Why are temporal series of activity locations an important information for health and place research?

Studies of contextual effects on health have largely focused on place of residence, a clear limitation as most people spend a large portion of their time out of their residential environment [26,27]. Acquiring detailed information on people’s everyday activity locations and trips allows researchers to draw a more complete picture of true exposure to environmental hazards or experienced accessibility to opportunities [28-31]. Yet, why should we focus on extracting information on activity locations? The fact is that linking exposure and behaviour at all times, as would allow continuous GPS monitoring, does not tell us much about how structure opportunities influence behaviour and health, mainly because of selective daily mobility bias [32]. One of the ways to overcome such bias is to evaluate whether a behaviour of interest, observed at a given location and time – for example physical activity – is influenced by the exposure or structure of opportunities observed at the previous or next activity location, where accessibility to resources may have influenced use of resources and behaviour. This requires transforming GPS data into the sequence, the location and the nature of conducted activities. For example, if one wanted to know whether exposure to parks influenced park usage, the predictor of interest would be exposure to parks at all locations except where the behaviour of interest – park usage – is observed. More particularly, relevant exposure would be at the previous location, the subsequent location, or in the path between both locations. In short, in line with the principles of opportunity structures [33], relational approach [34], and space-time geography [35], a given activity or visit of an activity location is theoretically linked to the exposure or accessibility and the space-time budget at the previous or subsequent activity location.

Consequently, mobility tracking is useful for causality assessment in epidemiological studies as long as activity locations and the nature of activities – and not only raw mobility tracks – are identified. Transformation of GPS tracks into relevant spatial information has mostly been driven by the fields of transportation and mobile communication, with a focus on the automatic detection of (i) activity locations or places [1,2,10], (ii) activity types [36], and (iii) transportation modes [37]. The hereby proposed algorithm aims to contribute to the field of activity place detection and should allow improvements for exposure assessment in health and place studies.

◆ **Work to be completed**
Please return everything from "Consequently, mobility tracking" down to "and place studies." in the passage on activity locations in health research, copied word for word.

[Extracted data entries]
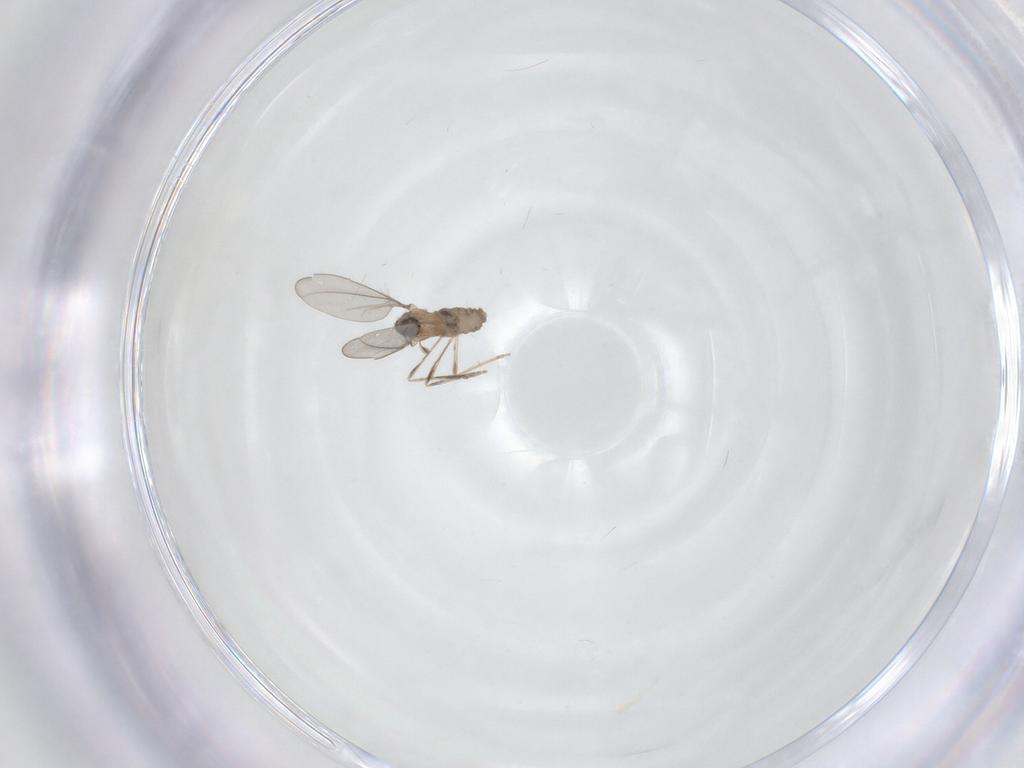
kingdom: Animalia
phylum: Arthropoda
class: Insecta
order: Diptera
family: Cecidomyiidae
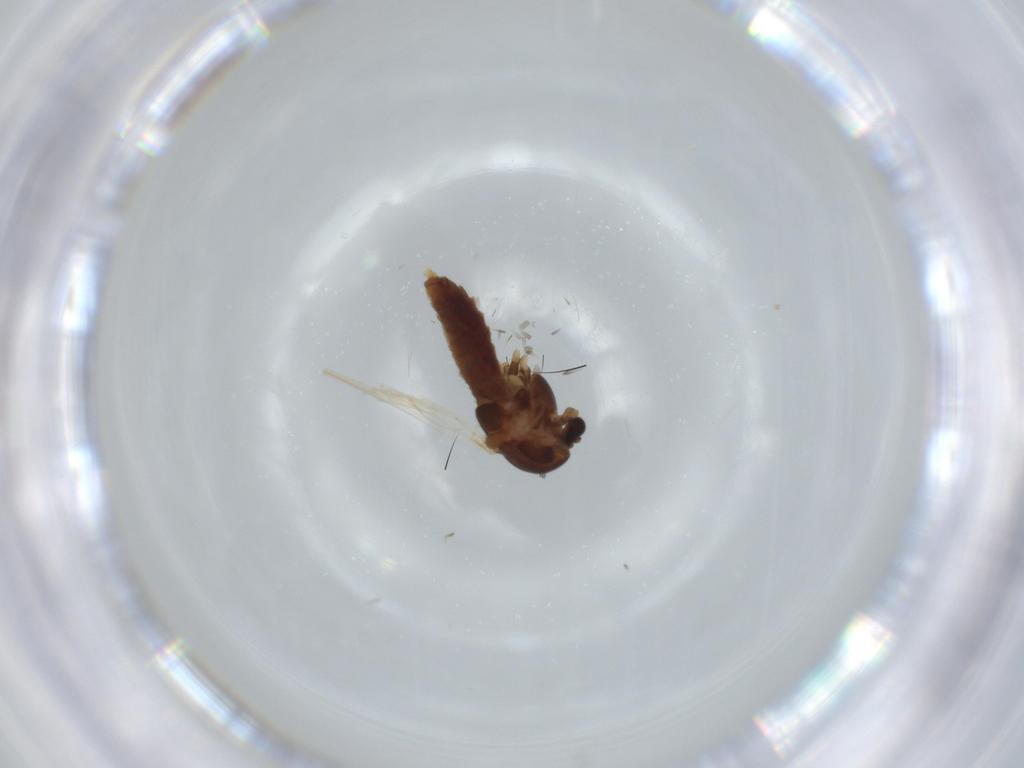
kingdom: Animalia
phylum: Arthropoda
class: Insecta
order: Diptera
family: Chironomidae
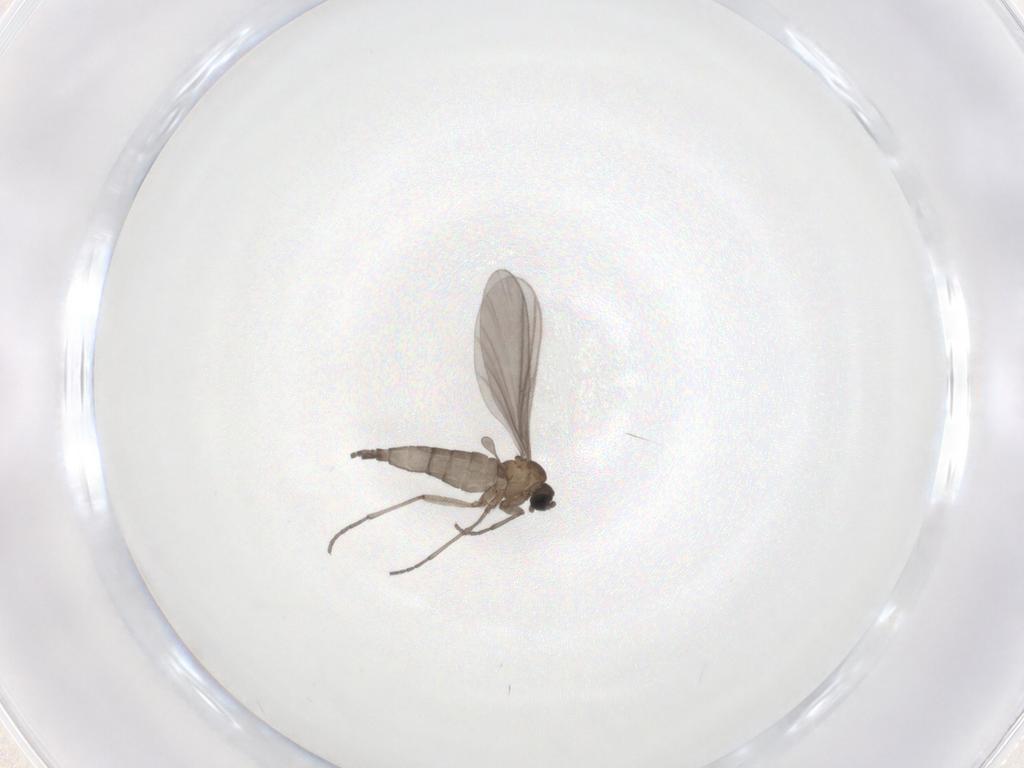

◆ **Exercise output**
Consequently, mobility tracking is useful for causality assessment in epidemiological studies as long as activity locations and the nature of activities – and not only raw mobility tracks – are identified. Transformation of GPS tracks into relevant spatial information has mostly been driven by the fields of transportation and mobile communication, with a focus on the automatic detection of (i) activity locations or places [1,2,10], (ii) activity types [36], and (iii) transportation modes [37]. The hereby proposed algorithm aims to contribute to the field of activity place detection and should allow improvements for exposure assessment in health and place studies.